A picture may be worth a thousand words, but how many numbers is a word worth? The question may sound silly, but it happens to be the foundation that underlies large language models, or LLMs—and through them, many modern applications of artificial intelligence.

Every LLM has its own answer. In Meta’s open-source Llama 3 model, words are split into tokens represented by 4,096 numbers; for one version of GPT-3, it’s 12,288. Individually, these long numerical lists—known as “embeddings”—are just inscrutable chains of digits. But in concert, they encode mathematical relationships between words that can look surprisingly like meaning.

The basic idea behind word embeddings is decades old. To model language on a computer, start by taking every word in the dictionary and making a list of its essential features—how many is up to you, as long as it’s the same for every word. “You can almost think of it like a 20 Questions game,” says Ellie Pavlick, a computer scientist studying language models at Brown University and Google DeepMind. “Animal, vegetable, object—the features can be anything that people think are useful for distinguishing concepts.” Then assign a numerical value to each feature in the list. The word dog, for example, would score high on “furry” but low on “metallic.” The result will embed each word’s semantic associations, and its relationship to other words, into a unique string of numbers.

Researchers once specified these embeddings by hand, but now they’re generated automatically. For instance, neural networks can be trained to group words (or, technically, fragments of text called “tokens”) according to features that the network defines by itself. “Maybe one feature separates nouns and verbs really nicely, and another separates words that tend to occur after a period from words that don’t occur after a period,” Pavlick says.

The downside of these machine-learned embeddings is that, unlike in a game of 20 Questions, many of the descriptions encoded in each list of numbers are not interpretable by humans. “It seems to be a grab bag of stuff,” Pavlick says. “The neural network can just make up features in any way that will help.”

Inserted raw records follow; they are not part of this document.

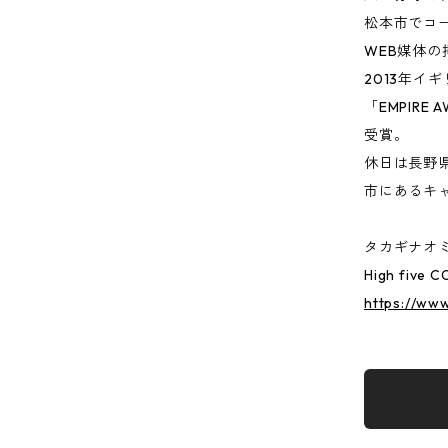
松本市でコ
WEB媒体
2013年イ
「EMPIRE 
受賞。
休日は長野
市にあるキ
タカギナオ
High five 
https://ww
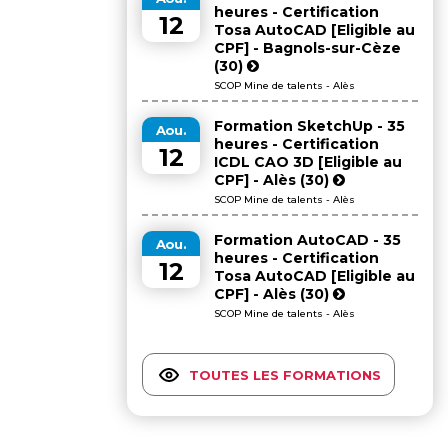
heures - Certification
12
Tosa AutoCAD [Eligible au
CPF] - Bagnols-sur-Cèze
(30)
SCOP Mine de talents - Alès
Formation SketchUp - 35
Aou.
heures - Certification
12
ICDL CAO 3D [Eligible au
CPF] - Alès (30)
SCOP Mine de talents - Alès
Formation AutoCAD - 35
Aou.
heures - Certification
12
Tosa AutoCAD [Eligible au
CPF] - Alès (30)
SCOP Mine de talents - Alès
TOUTES LES FORMATIONS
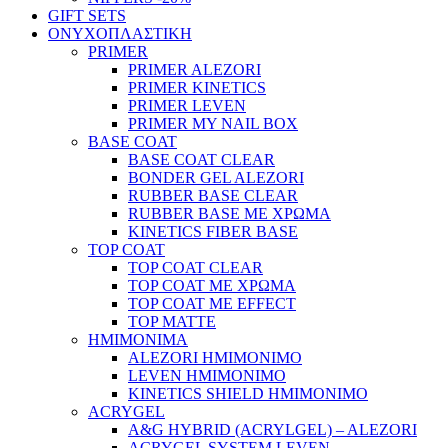
GIFT SETS
ΟΝΥΧΟΠΛΑΣΤΙΚΗ
PRIMER
PRIMER ALEZORI
PRIMER KINETICS
PRIMER LEVEN
PRIMER MY NAIL BOX
BASE COAT
BASE COAT CLEAR
BONDER GEL ALEZORI
RUBBER BASE CLEAR
RUBBER BASE ΜΕ ΧΡΩΜΑ
KINETICS FIBER BASE
TOP COAT
TOP COAT CLEAR
TOP COAT ΜΕ ΧΡΩΜΑ
TOP COAT ΜΕ EFFECT
TOP MATTE
ΗΜΙΜΟΝΙΜΑ
ALEZORI ΗΜΙΜΟΝΙΜΟ
LEVEN ΗΜΙΜΟΝΙΜΟ
KINETICS SHIELD ΗΜΙΜΟΝΙΜΟ
ACRYGEL
A&G HYBRID (ACRYLGEL) – ALEZORI
ACRYGEL SYSTEM LEVEN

But when a neural network is trained on a particular task called language modeling—which here involves predicting the next word in a sequence—the embeddings it learns are anything but arbitrary. Like iron filings lining up under a magnetic field, the values become set in such a way that words with similar associations have mathematically similar embeddings. For example, the embeddings for dog and cat will be more similar than those for dog and chair.

This phenomenon can make embeddings seem mysterious, even magical: a neural network somehow transmuting raw numbers into linguistic meaning, “like spinning straw into gold,” Pavlick says. Famous examples of “word arithmetic”—king minus man plus woman roughly equals queen—have only enhanced the aura around embeddings. They seem to act as a rich, flexible repository of what an LLM “knows.”

But this supposed knowledge isn’t anything like what we’d find in a dictionary. Instead, it’s more like a map. If you imagine every embedding as a set of coordinates on a high-dimensional map shared by other embeddings, you’ll see certain patterns pop up. Certain words will cluster together, like suburbs hugging a big city. And again, dog and cat will have more similar coordinates than dog and chair.

But unlike points on a map, these coordinates refer only to one another—not to any underlying territory, the way latitude and longitude numbers indicate specific spots on Earth. Instead, the embeddings for dog or cat are more like coordinates in interstellar space: meaningless, except for how close they happen to be to other known points.

So why are the embeddings for dog and cat so similar? It’s because they take advantage of something that linguists have known for decades: Words used in similar contexts tend to have similar meanings. In the sequence “I hired a pet sitter to feed my ____,” the next word might be dog or cat, but it’s probably not chair. You don’t need a dictionary to determine this, just statistics.

Embeddings—contextual coordinates, based on those statistics—are how an LLM can find a good starting point for making its next-word predictions, without relying on definitions.

Certain words in certain contexts fit together better than others, sometimes so precisely that literally no other words will do. (Imagine finishing the sentence “The current president of France is named ____.”) According to many linguists, a big part of why humans can finely discern this sense of fitting is because we don’t just relate words to one another—we actually know what they refer to, like territory on a map. Language models don’t, because embeddings don’t work that way.

Still, as a proxy for semantic meaning, embeddings have proved surprisingly effective. It’s one reason why large language models have rapidly risen to the forefront of AI. When these mathematical objects fit together in a way that coincides with our expectations, it feels like intelligence; when they don’t, we call it a “hallucination.” To the LLM, though, there’s no difference. They’re just lists of numbers, lost in space.